6.- Viña Ardanza Reserva, cosecha 1990. Monovarietal Tempranillo. 13.0% Alc. Vol. Denominación de Origen Calificada Rioja. Bodega La Rioja Alta. Haro, Rioja, España. Calificación: 74.60   puntos.

7.- Riserva Ducale, cosecha 1990. Chianti Classico Riserva. 13.0%  Alc. Vol. Monovarietal 100% Sangiovese, Denominazione di Origine Controllata e Garantita. Tenimenti Ruffino, S. p. A. Pontassieve, Firenze. Italia. Calificación: 73.60   puntos.  

8.- Dominio de la Plana, Crianza, cosecha 1985. 12.0% Alc. Vol. Coupage de 75% Tempranillo y 25% Garnacha. Denominación de Origen Calificada Rioja. Bodega Luis Gurpegui Muga. San Adrián, Navarra (País Vasco). España. Calificación: 73.10   puntos.

9.- Cabreo, cosecha 1987. Coupage de Sangiovese y Cabernet Sauvignon . 13.3%. Alc. Vol. Vino da tavola del colli della Toscana centrale. Tenimenti Ruffino, S. p. A. Pontassieve, Firenze. Italia. Calificación:  69.80  puntos.

Los vinos degustados organolépticamente mostraron, en general, un leve color atejado, como señal de que soportaron perfectamente el paso del tiempo. El vino Opus One, cosecha 1997, presento una tonalidad rojo rubí, con halo violáceo.

Los catadores eligieron “mejor etiqueta” la del vino Chateau Mouton Rothschild, cosecha 1989, Premier Cru.

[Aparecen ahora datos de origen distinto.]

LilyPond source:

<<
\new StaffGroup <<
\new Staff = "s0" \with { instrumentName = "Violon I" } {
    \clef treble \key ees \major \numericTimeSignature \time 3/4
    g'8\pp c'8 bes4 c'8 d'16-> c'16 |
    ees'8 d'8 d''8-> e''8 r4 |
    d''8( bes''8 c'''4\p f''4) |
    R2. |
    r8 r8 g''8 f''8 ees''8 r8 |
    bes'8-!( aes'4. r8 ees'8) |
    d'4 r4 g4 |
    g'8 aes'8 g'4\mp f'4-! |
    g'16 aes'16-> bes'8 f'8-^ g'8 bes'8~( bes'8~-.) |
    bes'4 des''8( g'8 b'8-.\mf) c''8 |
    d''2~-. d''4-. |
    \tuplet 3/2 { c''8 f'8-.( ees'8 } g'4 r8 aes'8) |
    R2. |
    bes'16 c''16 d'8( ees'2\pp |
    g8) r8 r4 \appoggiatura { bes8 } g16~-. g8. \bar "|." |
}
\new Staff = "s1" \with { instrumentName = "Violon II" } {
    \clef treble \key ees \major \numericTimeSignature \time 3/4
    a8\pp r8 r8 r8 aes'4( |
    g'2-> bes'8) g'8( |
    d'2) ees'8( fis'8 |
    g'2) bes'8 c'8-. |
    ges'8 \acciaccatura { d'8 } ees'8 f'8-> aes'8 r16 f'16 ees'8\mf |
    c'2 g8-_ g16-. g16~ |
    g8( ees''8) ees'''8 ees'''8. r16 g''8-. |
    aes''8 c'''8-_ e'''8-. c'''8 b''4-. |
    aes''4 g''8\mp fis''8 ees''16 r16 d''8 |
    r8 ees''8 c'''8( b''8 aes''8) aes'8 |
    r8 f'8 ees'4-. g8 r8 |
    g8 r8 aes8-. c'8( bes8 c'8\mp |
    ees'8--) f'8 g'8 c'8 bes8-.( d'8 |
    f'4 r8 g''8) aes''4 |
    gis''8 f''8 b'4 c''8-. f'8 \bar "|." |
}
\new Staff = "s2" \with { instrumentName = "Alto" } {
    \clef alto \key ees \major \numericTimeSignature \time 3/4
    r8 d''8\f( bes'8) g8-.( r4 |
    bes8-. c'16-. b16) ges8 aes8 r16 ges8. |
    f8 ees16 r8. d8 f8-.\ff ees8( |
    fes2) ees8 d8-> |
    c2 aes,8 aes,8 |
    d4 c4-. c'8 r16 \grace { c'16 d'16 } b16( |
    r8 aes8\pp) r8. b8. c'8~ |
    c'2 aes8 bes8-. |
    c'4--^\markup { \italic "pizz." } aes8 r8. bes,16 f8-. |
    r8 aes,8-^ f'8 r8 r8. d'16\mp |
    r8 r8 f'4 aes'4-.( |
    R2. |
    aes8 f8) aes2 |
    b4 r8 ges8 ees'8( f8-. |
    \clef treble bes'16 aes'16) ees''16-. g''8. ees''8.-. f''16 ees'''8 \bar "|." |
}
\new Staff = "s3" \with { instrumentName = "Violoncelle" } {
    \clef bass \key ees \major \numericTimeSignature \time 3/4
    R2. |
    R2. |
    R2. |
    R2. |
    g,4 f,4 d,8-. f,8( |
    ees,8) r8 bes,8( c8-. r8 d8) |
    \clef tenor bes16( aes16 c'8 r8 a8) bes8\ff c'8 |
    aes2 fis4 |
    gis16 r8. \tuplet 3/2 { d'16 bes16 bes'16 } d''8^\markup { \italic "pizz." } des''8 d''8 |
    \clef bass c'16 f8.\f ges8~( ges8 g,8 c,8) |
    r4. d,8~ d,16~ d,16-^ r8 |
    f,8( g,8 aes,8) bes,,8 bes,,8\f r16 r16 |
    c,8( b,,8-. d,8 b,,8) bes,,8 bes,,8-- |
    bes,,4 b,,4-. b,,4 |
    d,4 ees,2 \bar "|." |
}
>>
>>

Al finalizar esta degustación evaluativa saboreamos una exquisita cena, preparada por Sergio Esquivel, Sous Chef del hotel St. Regis México City. Como primer guiso: Sopa de cebolla gratinada. En seguida Pechuga de Pollo Rostizada con Ragout de lentejas y
alcachofas y Salsa de Ajo. El postre consistió en Milhojas de Frambuesa, Crema Mousseline, Sorbete de Frutos Rojos.

La armonización de estos manjares fue con el vino Cabernet Sauvignon Casa Grande, Gran Reserva, cosecha 1998, de Casa Madero.